:: About this task ::
Return every record below exactly as written, omitting any pictures.
*** Extracted information Section Begins ***
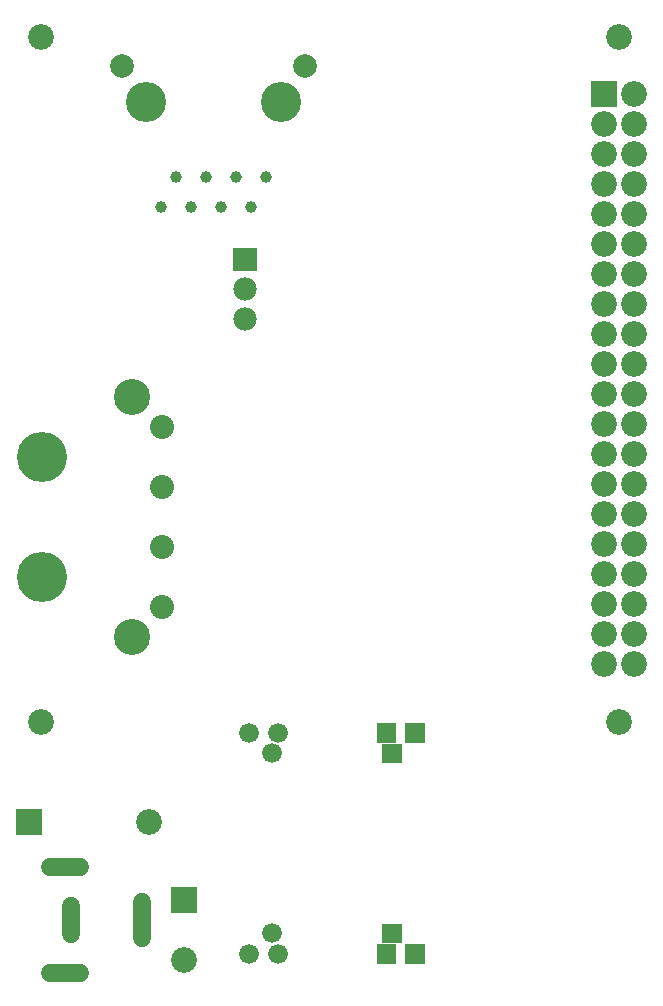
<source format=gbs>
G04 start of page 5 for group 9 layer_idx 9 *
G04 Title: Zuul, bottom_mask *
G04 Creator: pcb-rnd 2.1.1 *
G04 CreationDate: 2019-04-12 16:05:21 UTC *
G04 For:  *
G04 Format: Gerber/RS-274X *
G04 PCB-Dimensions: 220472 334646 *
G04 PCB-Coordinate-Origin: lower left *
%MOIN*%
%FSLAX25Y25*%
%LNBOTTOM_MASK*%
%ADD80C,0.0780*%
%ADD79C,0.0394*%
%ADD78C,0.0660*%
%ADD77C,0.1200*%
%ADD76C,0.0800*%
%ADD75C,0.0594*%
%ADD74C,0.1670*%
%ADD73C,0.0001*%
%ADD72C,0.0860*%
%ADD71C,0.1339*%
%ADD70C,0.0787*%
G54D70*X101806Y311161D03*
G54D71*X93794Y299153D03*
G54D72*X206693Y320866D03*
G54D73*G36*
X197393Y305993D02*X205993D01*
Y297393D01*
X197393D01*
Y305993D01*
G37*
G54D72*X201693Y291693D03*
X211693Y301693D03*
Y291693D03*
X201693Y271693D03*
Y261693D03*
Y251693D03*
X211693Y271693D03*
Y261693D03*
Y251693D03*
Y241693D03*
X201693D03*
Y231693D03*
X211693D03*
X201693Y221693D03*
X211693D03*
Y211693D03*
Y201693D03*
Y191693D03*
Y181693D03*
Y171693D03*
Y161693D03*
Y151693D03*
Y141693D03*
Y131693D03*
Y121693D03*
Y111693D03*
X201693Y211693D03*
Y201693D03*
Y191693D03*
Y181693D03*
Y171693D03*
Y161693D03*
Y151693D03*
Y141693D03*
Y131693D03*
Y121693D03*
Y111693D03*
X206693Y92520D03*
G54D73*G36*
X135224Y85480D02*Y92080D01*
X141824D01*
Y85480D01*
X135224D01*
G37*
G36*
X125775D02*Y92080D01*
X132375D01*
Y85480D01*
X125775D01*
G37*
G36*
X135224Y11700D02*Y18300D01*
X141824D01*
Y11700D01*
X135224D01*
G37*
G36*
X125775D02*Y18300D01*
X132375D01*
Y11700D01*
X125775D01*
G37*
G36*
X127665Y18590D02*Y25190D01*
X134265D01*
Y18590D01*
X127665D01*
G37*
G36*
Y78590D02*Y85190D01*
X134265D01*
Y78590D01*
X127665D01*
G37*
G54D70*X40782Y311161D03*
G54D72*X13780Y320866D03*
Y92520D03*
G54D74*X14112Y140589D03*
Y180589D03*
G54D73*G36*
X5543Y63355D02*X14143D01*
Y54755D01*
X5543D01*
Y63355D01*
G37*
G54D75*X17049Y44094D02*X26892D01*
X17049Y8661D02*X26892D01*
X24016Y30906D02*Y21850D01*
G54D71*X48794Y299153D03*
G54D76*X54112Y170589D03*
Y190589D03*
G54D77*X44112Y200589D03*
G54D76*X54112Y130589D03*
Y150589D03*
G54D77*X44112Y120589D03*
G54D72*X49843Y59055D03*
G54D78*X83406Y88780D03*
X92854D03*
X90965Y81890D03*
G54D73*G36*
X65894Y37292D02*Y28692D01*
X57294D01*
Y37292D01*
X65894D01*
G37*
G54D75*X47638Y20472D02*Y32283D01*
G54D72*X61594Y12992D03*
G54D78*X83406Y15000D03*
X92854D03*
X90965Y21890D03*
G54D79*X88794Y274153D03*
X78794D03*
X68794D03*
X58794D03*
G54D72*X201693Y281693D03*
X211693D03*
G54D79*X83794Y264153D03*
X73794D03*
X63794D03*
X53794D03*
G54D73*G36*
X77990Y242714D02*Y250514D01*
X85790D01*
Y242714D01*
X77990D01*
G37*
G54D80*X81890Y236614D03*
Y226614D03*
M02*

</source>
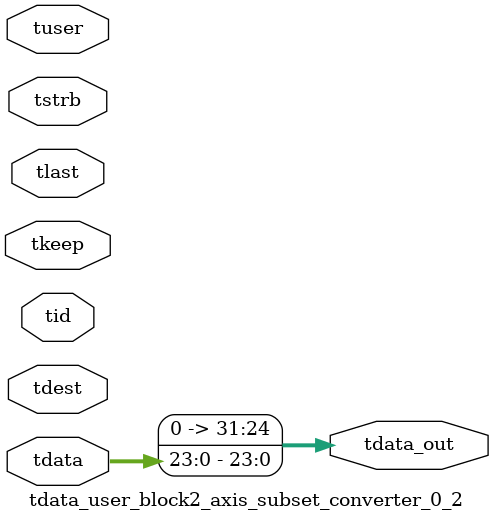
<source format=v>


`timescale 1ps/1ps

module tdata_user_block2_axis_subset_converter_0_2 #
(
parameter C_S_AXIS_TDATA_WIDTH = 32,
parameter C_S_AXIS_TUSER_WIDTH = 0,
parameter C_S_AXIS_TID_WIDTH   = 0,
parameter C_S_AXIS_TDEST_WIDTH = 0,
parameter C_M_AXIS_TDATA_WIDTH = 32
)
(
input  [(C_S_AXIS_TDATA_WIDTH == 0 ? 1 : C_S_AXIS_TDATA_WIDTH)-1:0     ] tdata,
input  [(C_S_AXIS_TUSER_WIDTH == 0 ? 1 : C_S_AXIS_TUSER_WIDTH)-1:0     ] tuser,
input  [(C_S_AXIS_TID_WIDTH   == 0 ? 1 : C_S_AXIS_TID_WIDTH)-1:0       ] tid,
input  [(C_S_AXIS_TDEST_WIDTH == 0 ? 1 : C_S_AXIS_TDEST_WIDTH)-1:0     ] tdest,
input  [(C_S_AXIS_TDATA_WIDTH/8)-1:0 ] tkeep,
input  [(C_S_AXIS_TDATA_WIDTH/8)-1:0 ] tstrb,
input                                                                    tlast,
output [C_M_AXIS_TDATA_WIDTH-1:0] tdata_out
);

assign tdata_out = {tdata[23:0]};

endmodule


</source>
*** Extracted information Section Ends ***
:: Solved problem ::
<source format=gbs>
G04 start of page 5 for group 9 layer_idx 9 *
G04 Title: Zuul, bottom_mask *
G04 Creator: pcb-rnd 2.1.1 *
G04 CreationDate: 2019-04-12 16:05:21 UTC *
G04 For:  *
G04 Format: Gerber/RS-274X *
G04 PCB-Dimensions: 220472 334646 *
G04 PCB-Coordinate-Origin: lower left *
%MOIN*%
%FSLAX25Y25*%
%LNBOTTOM_MASK*%
%ADD80C,0.0780*%
%ADD79C,0.0394*%
%ADD78C,0.0660*%
%ADD77C,0.1200*%
%ADD76C,0.0800*%
%ADD75C,0.0594*%
%ADD74C,0.1670*%
%ADD73C,0.0001*%
%ADD72C,0.0860*%
%ADD71C,0.1339*%
%ADD70C,0.0787*%
G54D70*X101806Y311161D03*
G54D71*X93794Y299153D03*
G54D72*X206693Y320866D03*
G54D73*G36*
X197393Y305993D02*X205993D01*
Y297393D01*
X197393D01*
Y305993D01*
G37*
G54D72*X201693Y291693D03*
X211693Y301693D03*
Y291693D03*
X201693Y271693D03*
Y261693D03*
Y251693D03*
X211693Y271693D03*
Y261693D03*
Y251693D03*
Y241693D03*
X201693D03*
Y231693D03*
X211693D03*
X201693Y221693D03*
X211693D03*
Y211693D03*
Y201693D03*
Y191693D03*
Y181693D03*
Y171693D03*
Y161693D03*
Y151693D03*
Y141693D03*
Y131693D03*
Y121693D03*
Y111693D03*
X201693Y211693D03*
Y201693D03*
Y191693D03*
Y181693D03*
Y171693D03*
Y161693D03*
Y151693D03*
Y141693D03*
Y131693D03*
Y121693D03*
Y111693D03*
X206693Y92520D03*
G54D73*G36*
X135224Y85480D02*Y92080D01*
X141824D01*
Y85480D01*
X135224D01*
G37*
G36*
X125775D02*Y92080D01*
X132375D01*
Y85480D01*
X125775D01*
G37*
G36*
X135224Y11700D02*Y18300D01*
X141824D01*
Y11700D01*
X135224D01*
G37*
G36*
X125775D02*Y18300D01*
X132375D01*
Y11700D01*
X125775D01*
G37*
G36*
X127665Y18590D02*Y25190D01*
X134265D01*
Y18590D01*
X127665D01*
G37*
G36*
Y78590D02*Y85190D01*
X134265D01*
Y78590D01*
X127665D01*
G37*
G54D70*X40782Y311161D03*
G54D72*X13780Y320866D03*
Y92520D03*
G54D74*X14112Y140589D03*
Y180589D03*
G54D73*G36*
X5543Y63355D02*X14143D01*
Y54755D01*
X5543D01*
Y63355D01*
G37*
G54D75*X17049Y44094D02*X26892D01*
X17049Y8661D02*X26892D01*
X24016Y30906D02*Y21850D01*
G54D71*X48794Y299153D03*
G54D76*X54112Y170589D03*
Y190589D03*
G54D77*X44112Y200589D03*
G54D76*X54112Y130589D03*
Y150589D03*
G54D77*X44112Y120589D03*
G54D72*X49843Y59055D03*
G54D78*X83406Y88780D03*
X92854D03*
X90965Y81890D03*
G54D73*G36*
X65894Y37292D02*Y28692D01*
X57294D01*
Y37292D01*
X65894D01*
G37*
G54D75*X47638Y20472D02*Y32283D01*
G54D72*X61594Y12992D03*
G54D78*X83406Y15000D03*
X92854D03*
X90965Y21890D03*
G54D79*X88794Y274153D03*
X78794D03*
X68794D03*
X58794D03*
G54D72*X201693Y281693D03*
X211693D03*
G54D79*X83794Y264153D03*
X73794D03*
X63794D03*
X53794D03*
G54D73*G36*
X77990Y242714D02*Y250514D01*
X85790D01*
Y242714D01*
X77990D01*
G37*
G54D80*X81890Y236614D03*
Y226614D03*
M02*

</source>
<source format=v>


`timescale 1ps/1ps

module tdata_user_block2_axis_subset_converter_0_2 #
(
parameter C_S_AXIS_TDATA_WIDTH = 32,
parameter C_S_AXIS_TUSER_WIDTH = 0,
parameter C_S_AXIS_TID_WIDTH   = 0,
parameter C_S_AXIS_TDEST_WIDTH = 0,
parameter C_M_AXIS_TDATA_WIDTH = 32
)
(
input  [(C_S_AXIS_TDATA_WIDTH == 0 ? 1 : C_S_AXIS_TDATA_WIDTH)-1:0     ] tdata,
input  [(C_S_AXIS_TUSER_WIDTH == 0 ? 1 : C_S_AXIS_TUSER_WIDTH)-1:0     ] tuser,
input  [(C_S_AXIS_TID_WIDTH   == 0 ? 1 : C_S_AXIS_TID_WIDTH)-1:0       ] tid,
input  [(C_S_AXIS_TDEST_WIDTH == 0 ? 1 : C_S_AXIS_TDEST_WIDTH)-1:0     ] tdest,
input  [(C_S_AXIS_TDATA_WIDTH/8)-1:0 ] tkeep,
input  [(C_S_AXIS_TDATA_WIDTH/8)-1:0 ] tstrb,
input                                                                    tlast,
output [C_M_AXIS_TDATA_WIDTH-1:0] tdata_out
);

assign tdata_out = {tdata[23:0]};

endmodule


</source>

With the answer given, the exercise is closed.